(Images with localized body landmarks)
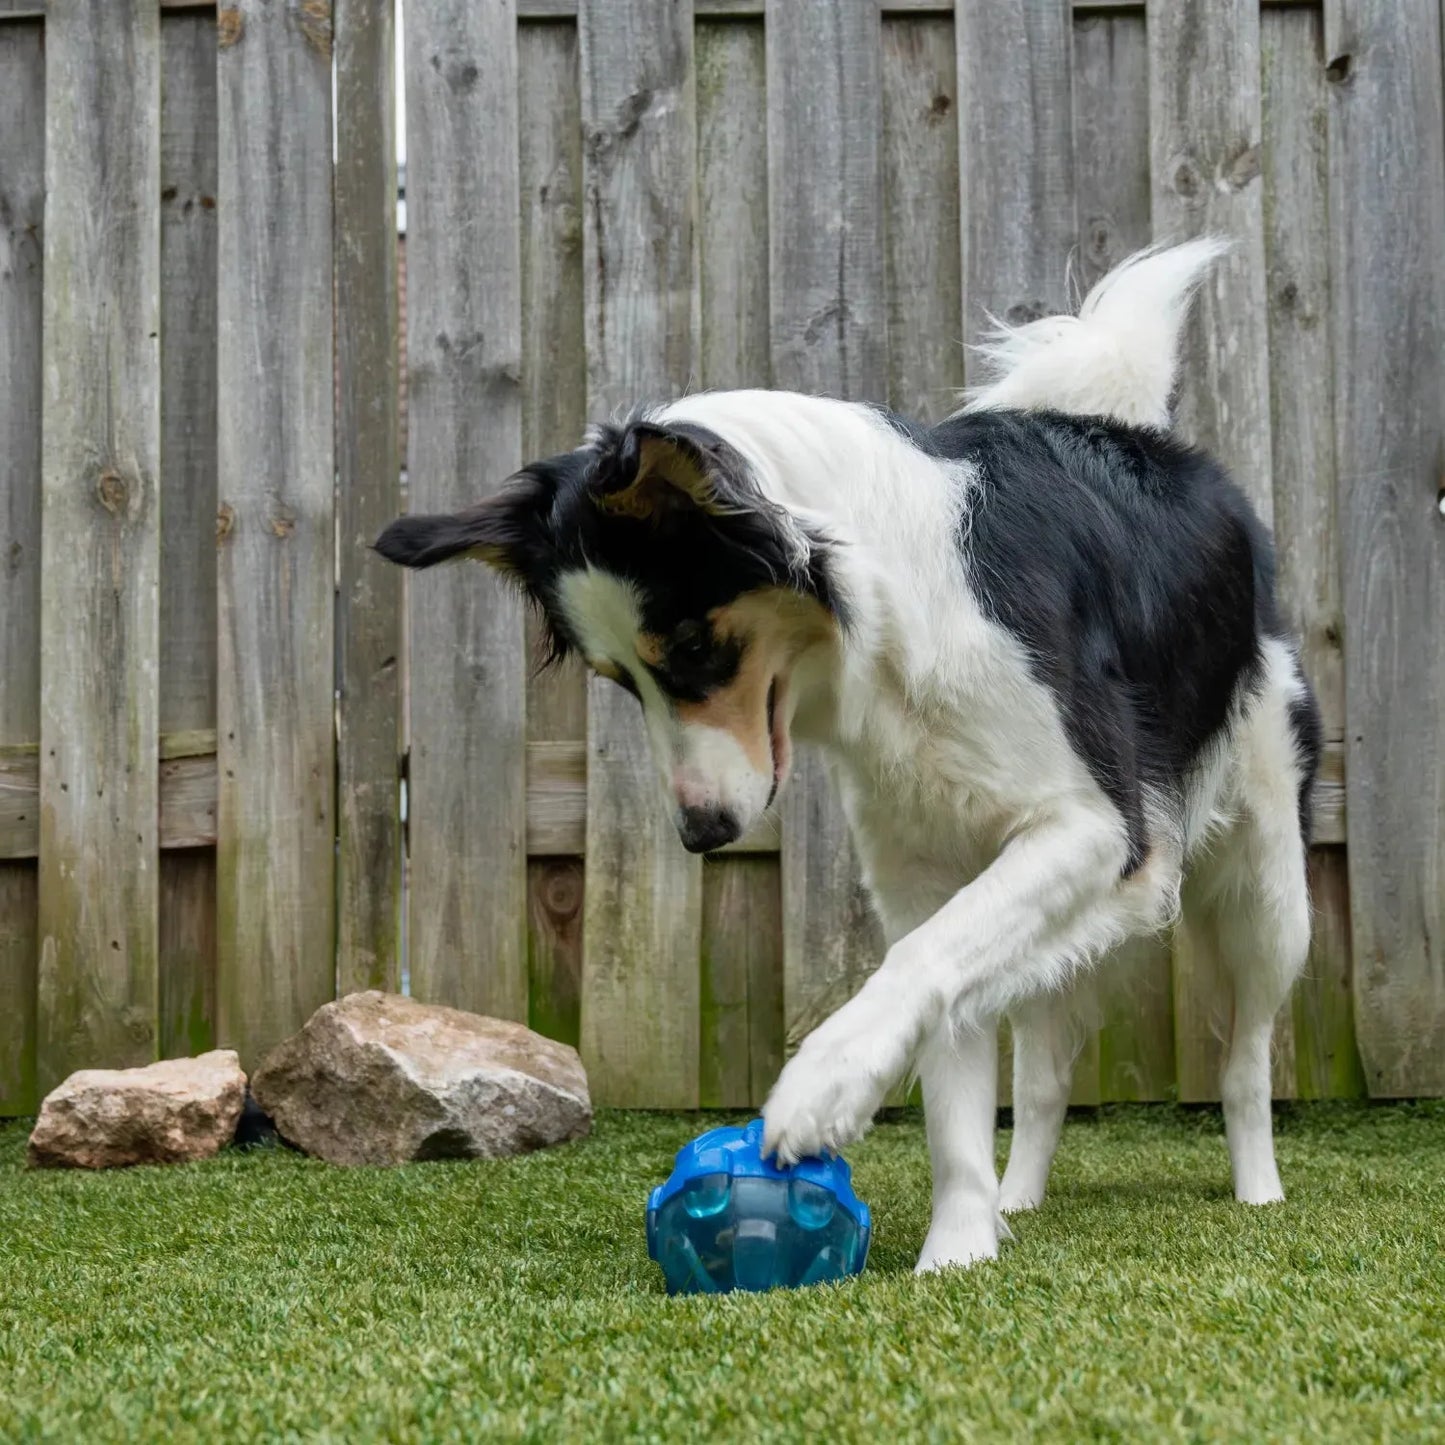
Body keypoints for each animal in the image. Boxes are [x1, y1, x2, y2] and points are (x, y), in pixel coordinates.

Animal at [375, 242, 1323, 1271]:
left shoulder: (1099, 827)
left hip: (1266, 892)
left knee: (1244, 1058)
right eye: (619, 679)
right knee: (1041, 1070)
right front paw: (957, 1249)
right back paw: (1019, 1197)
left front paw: (818, 1090)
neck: (894, 608)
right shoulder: (929, 868)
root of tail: (1136, 433)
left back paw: (1260, 1193)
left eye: (693, 648)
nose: (700, 834)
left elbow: (918, 967)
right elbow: (946, 1031)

What you have to do
Copy every record exactly; no pictures.

Expected output
Body keypoints for each animal in the image. Boxes are [x1, y1, x2, y2] and points are (x, y), in pixel coordinates.

Animal at [375, 242, 1323, 1271]:
left shoulder: (1099, 827)
left hip: (1266, 892)
left knee: (1244, 1058)
right eye: (619, 679)
right knee: (1041, 1070)
right front paw: (957, 1249)
right back paw: (1019, 1197)
left front paw: (818, 1090)
neck: (894, 608)
right shoulder: (929, 868)
root of tail: (1136, 433)
left back paw: (1260, 1193)
left eye: (693, 648)
nose: (700, 834)
left elbow: (918, 967)
right elbow: (946, 1031)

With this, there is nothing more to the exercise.